**DOCUMENT SECTION**

==========

# staghorn algae



## tonyg1 (5 Dec 2011)

after keeping fish for quite a few years i never encountered staghorn algae until i started using ferts and c02.Is there any specific reason that the combination of the two should cause a problem that never existed before any enrichment was introduced?.i do frequent water changes around 12.5 percent most days coupled with the weekly 50% replacing ferts in accordance with ei,my drop checker is green to yellow lights on at 2pm and off at 10pm and c02 an hour earlier either way.


----------



## spyder (5 Dec 2011)

Do you have a good filter maintenance routine?


----------



## tonyg1 (5 Dec 2011)

My filtration is fine,eheim 2075 and a eheiem circulation pump for a dupla c02 reactor,flow is good probably a little too good.c02 and flow are the main culprets for algae and there are no problems eithger way.just a bit nonplussed as to why I have it.I am using algexit to try and help bu it do'nt seem to be working.


----------



## Ady34 (5 Dec 2011)

==========

**EXTRACTED RECORDS**
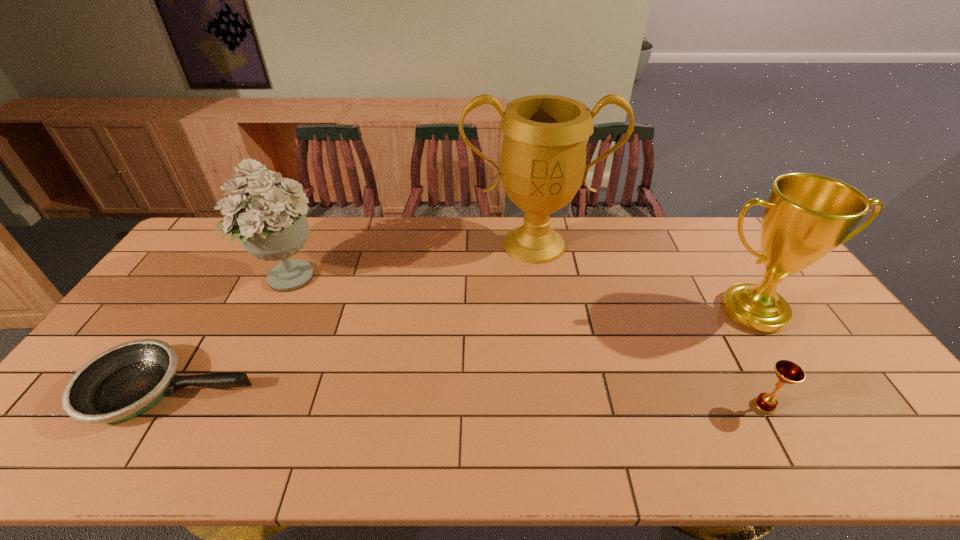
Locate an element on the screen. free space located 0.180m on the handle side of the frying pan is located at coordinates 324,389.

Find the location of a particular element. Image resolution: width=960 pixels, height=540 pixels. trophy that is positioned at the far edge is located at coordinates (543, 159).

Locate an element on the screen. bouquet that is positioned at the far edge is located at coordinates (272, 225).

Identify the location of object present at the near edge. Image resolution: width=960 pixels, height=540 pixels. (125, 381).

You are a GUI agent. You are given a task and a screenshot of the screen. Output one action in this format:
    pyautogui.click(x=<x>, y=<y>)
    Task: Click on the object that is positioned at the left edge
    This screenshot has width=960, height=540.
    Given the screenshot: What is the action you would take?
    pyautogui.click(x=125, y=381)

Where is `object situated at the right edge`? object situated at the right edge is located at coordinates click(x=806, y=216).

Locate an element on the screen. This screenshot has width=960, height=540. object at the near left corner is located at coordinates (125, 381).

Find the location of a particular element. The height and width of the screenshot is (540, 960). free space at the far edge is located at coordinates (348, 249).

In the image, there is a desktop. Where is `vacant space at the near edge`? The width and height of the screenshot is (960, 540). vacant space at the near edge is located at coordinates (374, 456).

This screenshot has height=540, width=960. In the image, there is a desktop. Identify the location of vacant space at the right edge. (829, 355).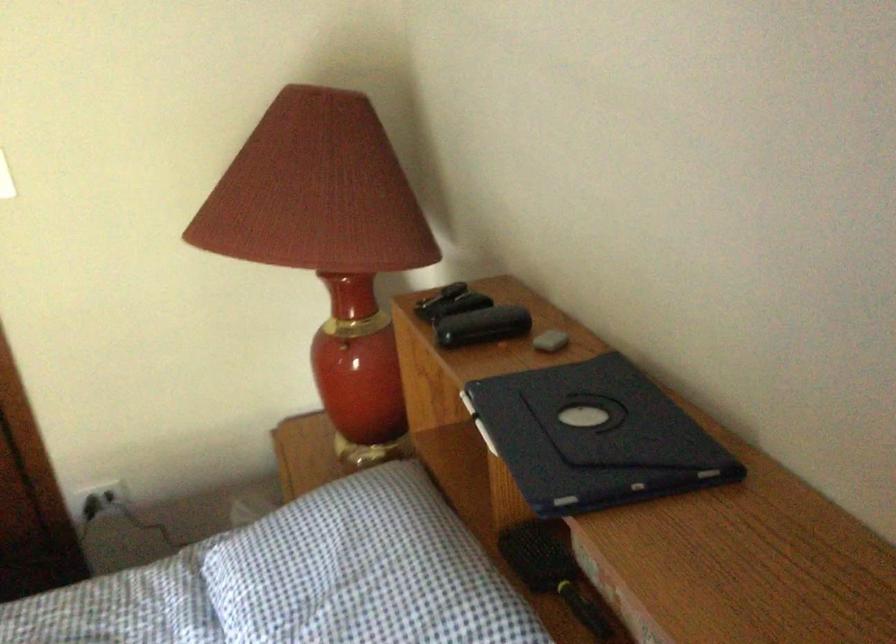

==========

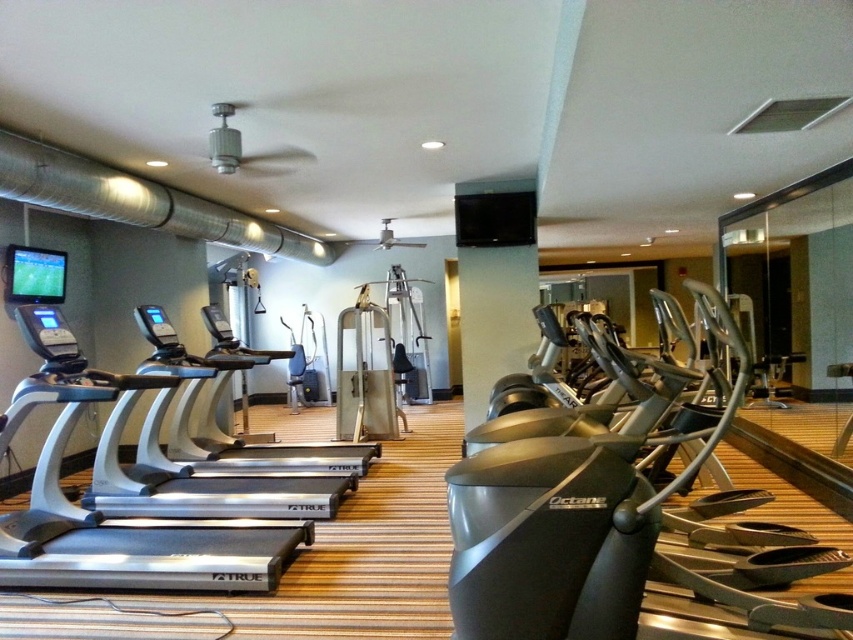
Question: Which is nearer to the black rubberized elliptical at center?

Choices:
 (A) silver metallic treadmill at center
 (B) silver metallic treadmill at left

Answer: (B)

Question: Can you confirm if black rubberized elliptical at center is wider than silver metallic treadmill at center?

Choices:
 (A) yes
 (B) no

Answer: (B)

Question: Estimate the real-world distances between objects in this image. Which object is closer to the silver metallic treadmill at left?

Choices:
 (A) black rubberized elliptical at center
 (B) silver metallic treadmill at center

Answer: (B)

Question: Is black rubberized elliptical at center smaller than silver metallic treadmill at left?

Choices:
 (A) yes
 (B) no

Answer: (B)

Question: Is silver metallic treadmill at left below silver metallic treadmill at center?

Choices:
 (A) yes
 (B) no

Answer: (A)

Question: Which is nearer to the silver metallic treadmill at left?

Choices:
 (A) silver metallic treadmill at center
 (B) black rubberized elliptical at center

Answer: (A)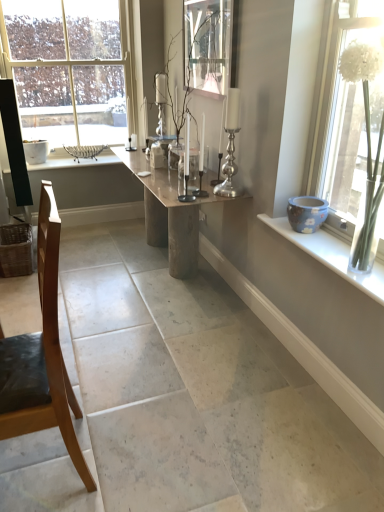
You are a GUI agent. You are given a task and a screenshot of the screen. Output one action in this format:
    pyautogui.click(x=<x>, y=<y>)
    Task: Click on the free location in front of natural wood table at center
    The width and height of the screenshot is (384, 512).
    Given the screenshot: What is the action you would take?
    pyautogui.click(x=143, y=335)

==========

**INSTRUCTIONS**
**A)** Quote the stretch of the staghorn algae thread from "My filtration is" through "Ady34 (5 Dec 2011)".
**B)** Condense the paragraph of the staghorn algae thread that begins "after keeping fish for quite a few years" into a short bulleted list that keeps its main facts.
**C)** Write what comes next in the staghorn algae thread, starting after its last line.
The records have no connection to the staghorn algae thread.

**YOUR WRITTEN ANSWERS**
**A)**
My filtration is fine,eheim 2075 and a eheiem circulation pump for a dupla c02 reactor,flow is good probably a little too good.c02 and flow are the main culprets for algae and there are no problems eithger way.just a bit nonplussed as to why I have it.I am using algexit to try and help bu it do'nt seem to be working.


----------



## Ady34 (5 Dec 2011)

**B)**
- Staghorn algae never appeared in years of fishkeeping until fertilizers and CO2 were added.
- The poster asks whether there is a specific reason that this combination would cause the problem.
- Water changes of around 12.5 percent are done most days, plus a weekly 50% change.
- Fertilizers are replaced in line with EI.
- The drop checker reads green to yellow.
- Lights run from 2pm to 10pm.
- CO2 switches on and off an hour earlier than the lights.

**C)**
Hi Tonyg1,
i had a problem with staghorn algae, my dc was lime green, filter maintenence weekly and water changes weekly. However following some good advice i carried out a week of every other day 40% water changes and dosed daily flourish excel. Within a week the staghorn was gone, i continued for another week of 2x weekly 40% water changes and every day dosing of excel just to make sure. After about a week of 1x weekly 40% water changes and no excel  (my normal routine) the staghorn showed a minimal return but was soon gone as i increased my ferts and this i think did the trick. It is suggested that staghorn is maintenence and or c02 related but from my experience it was also due to a balance within the tank as once i had increased my ferts, the plants started growing more vigorously and the staghorn hasnt returned.
I would suggest from my experience that a week of every other day 40% water changes and using flourish excel will rid you of the staghorn algae. Then its just a case of balancing your lighting, c02 and ferts. You are happy with your filtration/circulation and C02 so maybe increase your ferts and see if this staves off the staghorn.
Hope this helps.
Ady.


----------



## chilled84 (5 Dec 2011)

tonyg1 said:
			
		

> My filtration is fine,eheim 2075 and a eheiem circulation pump for a dupla c02 reactor,flow is good probably a little too good.
> 
> 
> 
> ...



The answer lies within, End off there.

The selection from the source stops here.